> **Task brief**:
Reproduce the entries below in full and without error.

> **Information shown**:
=-=-=-=-=

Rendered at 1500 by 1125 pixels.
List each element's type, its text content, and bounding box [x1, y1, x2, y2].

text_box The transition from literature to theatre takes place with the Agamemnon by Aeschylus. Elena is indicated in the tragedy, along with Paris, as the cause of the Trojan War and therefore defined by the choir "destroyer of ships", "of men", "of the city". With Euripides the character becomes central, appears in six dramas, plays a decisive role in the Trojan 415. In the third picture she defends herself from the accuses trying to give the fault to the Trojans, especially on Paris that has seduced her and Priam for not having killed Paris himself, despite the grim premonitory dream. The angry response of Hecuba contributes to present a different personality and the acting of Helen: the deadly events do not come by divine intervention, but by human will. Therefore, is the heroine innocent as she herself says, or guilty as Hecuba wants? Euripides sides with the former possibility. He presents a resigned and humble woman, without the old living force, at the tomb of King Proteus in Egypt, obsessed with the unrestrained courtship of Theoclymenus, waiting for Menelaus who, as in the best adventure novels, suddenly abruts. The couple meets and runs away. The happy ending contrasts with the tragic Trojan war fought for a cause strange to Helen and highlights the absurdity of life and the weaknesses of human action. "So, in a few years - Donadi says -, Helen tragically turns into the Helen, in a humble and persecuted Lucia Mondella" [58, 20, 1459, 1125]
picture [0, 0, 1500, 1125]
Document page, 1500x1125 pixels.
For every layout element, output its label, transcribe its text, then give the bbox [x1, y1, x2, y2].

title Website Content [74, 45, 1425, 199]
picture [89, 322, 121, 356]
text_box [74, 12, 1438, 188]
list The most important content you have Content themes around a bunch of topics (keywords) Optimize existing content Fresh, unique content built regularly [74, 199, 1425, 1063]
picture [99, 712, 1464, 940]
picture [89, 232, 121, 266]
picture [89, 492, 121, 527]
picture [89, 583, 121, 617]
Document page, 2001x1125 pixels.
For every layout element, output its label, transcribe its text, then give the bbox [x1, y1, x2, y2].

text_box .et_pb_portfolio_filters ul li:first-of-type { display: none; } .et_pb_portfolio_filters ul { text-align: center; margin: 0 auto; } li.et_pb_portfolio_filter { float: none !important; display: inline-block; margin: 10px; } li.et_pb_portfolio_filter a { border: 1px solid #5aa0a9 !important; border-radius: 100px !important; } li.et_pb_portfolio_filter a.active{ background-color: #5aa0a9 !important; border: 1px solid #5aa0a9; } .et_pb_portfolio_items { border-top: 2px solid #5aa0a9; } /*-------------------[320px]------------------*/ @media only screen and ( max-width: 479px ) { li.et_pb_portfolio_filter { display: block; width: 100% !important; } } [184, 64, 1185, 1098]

=-=-=-=-=

> **Reply to the exercise**:
Rendered at 1500 by 1125 pixels.
List each element's type, its text content, and bounding box [x1, y1, x2, y2].

text_box The transition from literature to theatre takes place with the Agamemnon by Aeschylus. Elena is indicated in the tragedy, along with Paris, as the cause of the Trojan War and therefore defined by the choir "destroyer of ships", "of men", "of the city". With Euripides the character becomes central, appears in six dramas, plays a decisive role in the Trojan 415. In the third picture she defends herself from the accuses trying to give the fault to the Trojans, especially on Paris that has seduced her and Priam for not having killed Paris himself, despite the grim premonitory dream. The angry response of Hecuba contributes to present a different personality and the acting of Helen: the deadly events do not come by divine intervention, but by human will. Therefore, is the heroine innocent as she herself says, or guilty as Hecuba wants? Euripides sides with the former possibility. He presents a resigned and humble woman, without the old living force, at the tomb of King Proteus in Egypt, obsessed with the unrestrained courtship of Theoclymenus, waiting for Menelaus who, as in the best adventure novels, suddenly abruts. The couple meets and runs away. The happy ending contrasts with the tragic Trojan war fought for a cause strange to Helen and highlights the absurdity of life and the weaknesses of human action. "So, in a few years - Donadi says -, Helen tragically turns into the Helen, in a humble and persecuted Lucia Mondella" [58, 20, 1459, 1125]
picture [0, 0, 1500, 1125]
Document page, 1500x1125 pixels.
For every layout element, output its label, transcribe its text, then give the bbox [x1, y1, x2, y2].

title Website Content [74, 45, 1425, 199]
picture [89, 322, 121, 356]
text_box [74, 12, 1438, 188]
list The most important content you have Content themes around a bunch of topics (keywords) Optimize existing content Fresh, unique content built regularly [74, 199, 1425, 1063]
picture [99, 712, 1464, 940]
picture [89, 232, 121, 266]
picture [89, 492, 121, 527]
picture [89, 583, 121, 617]
Document page, 2001x1125 pixels.
For every layout element, output its label, transcribe its text, then give the bbox [x1, y1, x2, y2].

text_box .et_pb_portfolio_filters ul li:first-of-type { display: none; } .et_pb_portfolio_filters ul { text-align: center; margin: 0 auto; } li.et_pb_portfolio_filter { float: none !important; display: inline-block; margin: 10px; } li.et_pb_portfolio_filter a { border: 1px solid #5aa0a9 !important; border-radius: 100px !important; } li.et_pb_portfolio_filter a.active{ background-color: #5aa0a9 !important; border: 1px solid #5aa0a9; } .et_pb_portfolio_items { border-top: 2px solid #5aa0a9; } /*-------------------[320px]------------------*/ @media only screen and ( max-width: 479px ) { li.et_pb_portfolio_filter { display: block; width: 100% !important; } } [184, 64, 1185, 1098]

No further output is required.